Yes, be ready at all times. I try to dart my eyes around whenever I’m walking to get a sense of who’s around me. I don’t like it when people walk behind me, so I’ll move over and let them pass or do something to get out from behind them.

I admit when I walk sometimes, even if a seemingly safe city, I try to put on a tough face if I sense anything askew. I want to give off the impression that I’m not to be messed with and I try to imagine myself larger than I am—and that’s some imagining. It sounds silly and usually I try to smile when I walk, and I wonder if when I do this, it helps kick my reflexes into place.

I think, too, that the experience is different for a woman. Women are prime targets because of their perceived weakness and other reasons I’m sure. I’m glad that you are alert and ready when you’re out, but you may have a certain sense of fearlessness at whatever you may encounter because, as a man, you have a different set of primal features and physical strength. My uncles for example, is 72 or so, and when I look at him, though he isn’t that tall, he doesn’t look like someone I’d want to mess with and he still has a good amount of muscle mass for his age.

I’d like to think that my kindness will always win, but at same time, I cannot be naïve and pretend that “It won’t happen to me.” It feels so dark in a way suddenly being more preoccupied with self-defense, but something has kicked in me to push me along to even thinking about it more.

I have to admit I’m still having mixed feeling about going back to class tonight, but I think I’ll give it one more try. Who knows, maybe I’m in the right direction, but just need to find the right setting or right martial art.

Ashok said...

Rebb,

Some of the world around us, if not all of it, is created by our thoughts. Therefore, while being alert and wise to any sort of dangers is wise to dwell much on any danger sometimes invites it.

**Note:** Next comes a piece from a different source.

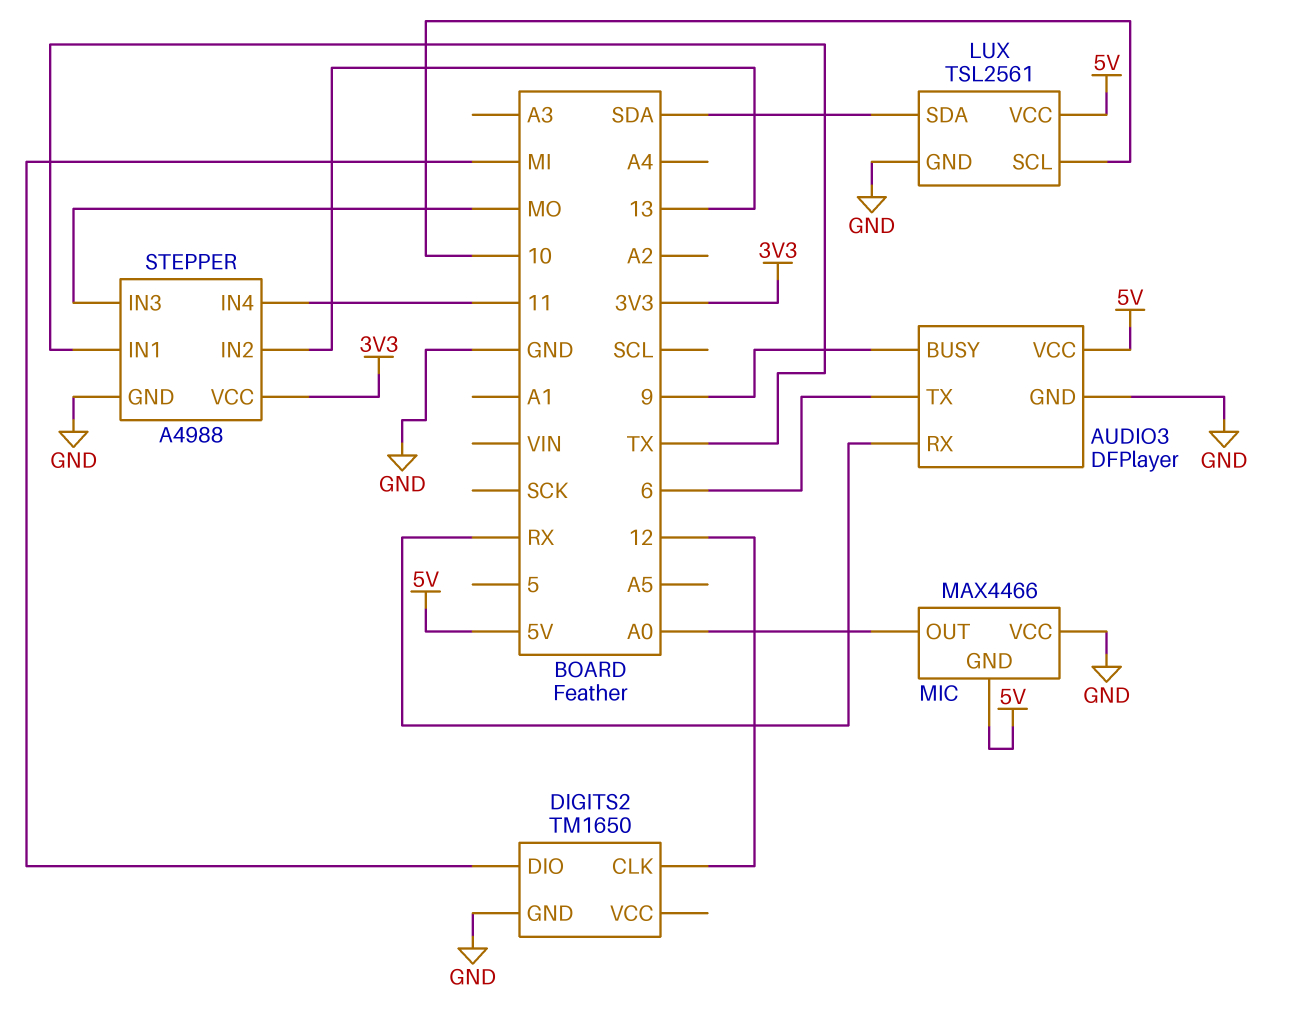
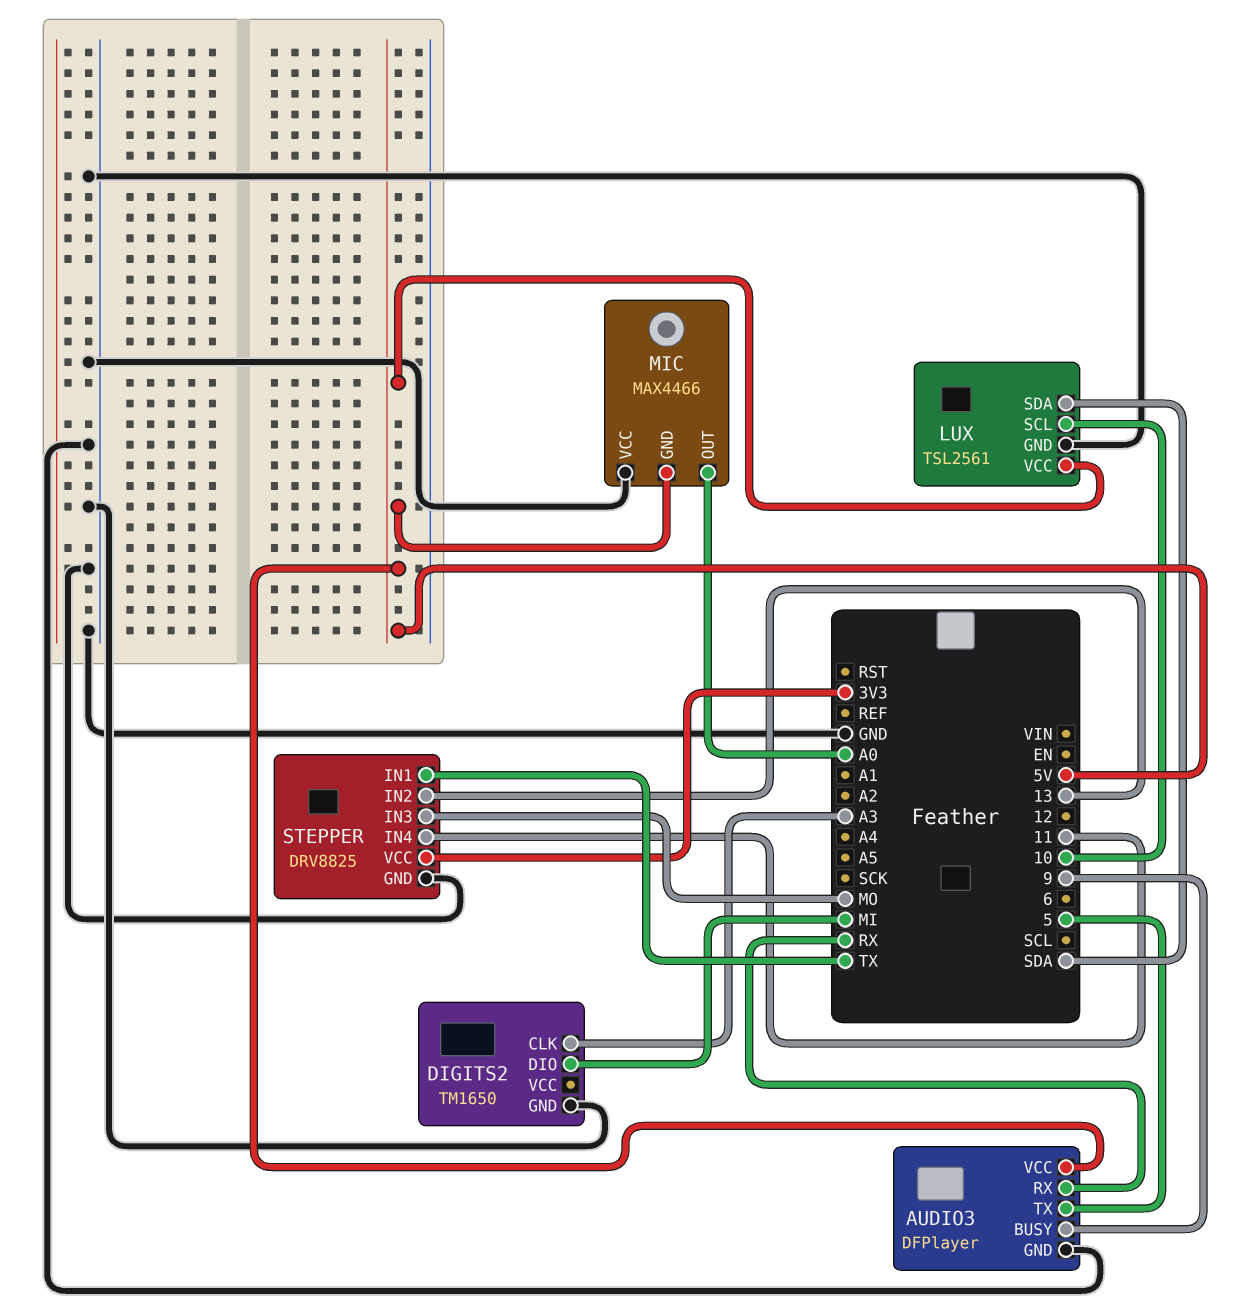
AUDIO3 pin TX: 6 -> 5
DIGITS2 pin CLK: 12 -> A3
STEPPER: A4988 -> DRV8825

I keep telling persons close to me not to focus too much on bad and unpleasant news in the media for the same reason but just enough to glean any useful information from it, and then move on to nicer thoughts of nice things.

Our thoughts have a strange way of becoming reality from time to time. I think this is the reason wie souls keep advising, it is impossible to fight off agression by agression, hate by hate but hate is easily conquered by love.

Rebb said...

Ashok, I believe that about thoughts too. And it's not like me to usually dwell on dangers and I don't think I am (hopefully), but yes, being alert and aware is good. And related to this, I took my first ever solo trip to New Orleans in May. There were many reasons for that trip, but amongst them was to go with an open mind and heart and to show that I would be able to do it, even though my family strongly discouraged me to go alone. It was a wonderful experience and I’m so glad I did it. Even though it doesn’t sound like much, for me, it was a huge step to take any type of journey alone like that.

About the news. Funny thing is I've recently tuned into a little bit, but for years I didn't. Maybe I should turn it off when it comes on. And I must say, as much as I love my uncle, every time I visit, he does dwell on the negative and he's not one to change and is slightly close minded, so I listen. It's probably not very healthy. I have many changes to be made.

Yes, love does indeed conquer all. Thanks for reminding me and bringing me back to center.

p.s. I did not return to class. It just didn't feel like the right fit, but I'm glad I went at all and I feel that I benefited, even if learning only a few basics. What’s funny is yesterday, and little things like this happen every now and then, when I went to put my toothbrush back in its cup, it flipped out of my hand, but my reflexes were quick and I caught it instead of it falling to the floor. I love when that happens. Reflexes are great!